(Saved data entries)
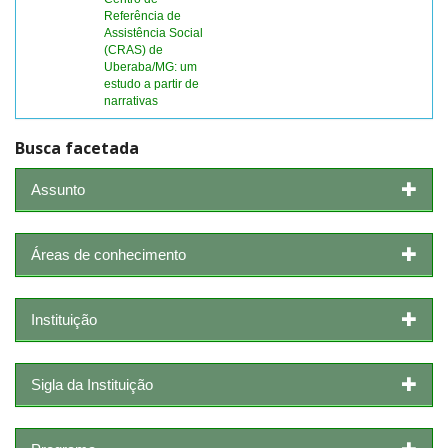
Referência de
Assistência Social
(CRAS) de
Uberaba/MG: um
estudo a partir de
narrativas
Busca facetada
Assunto
Áreas de conhecimento
Instituição
Sigla da Instituição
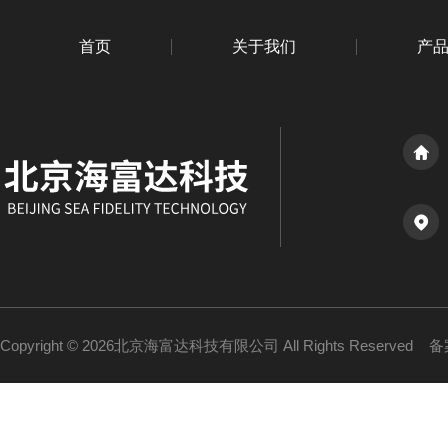
首页
关于我们
产
Copyright © 2026北京海富达科技有限公司 All Rights Reserved
备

● **WHAT THE TASK REQUIRES**
Each word of the data should be repeated exactly, and the pictures left out.

● **EXERCISE SOLUTION**
Referência de
Assistência Social
(CRAS) de
Uberaba/MG: um
estudo a partir de
narrativas
Busca facetada
Assunto
Áreas de conhecimento
Instituição
Sigla da Instituição
首页
关于我们
产
Copyright © 2026北京海富达科技有限公司 All Rights Reserved
备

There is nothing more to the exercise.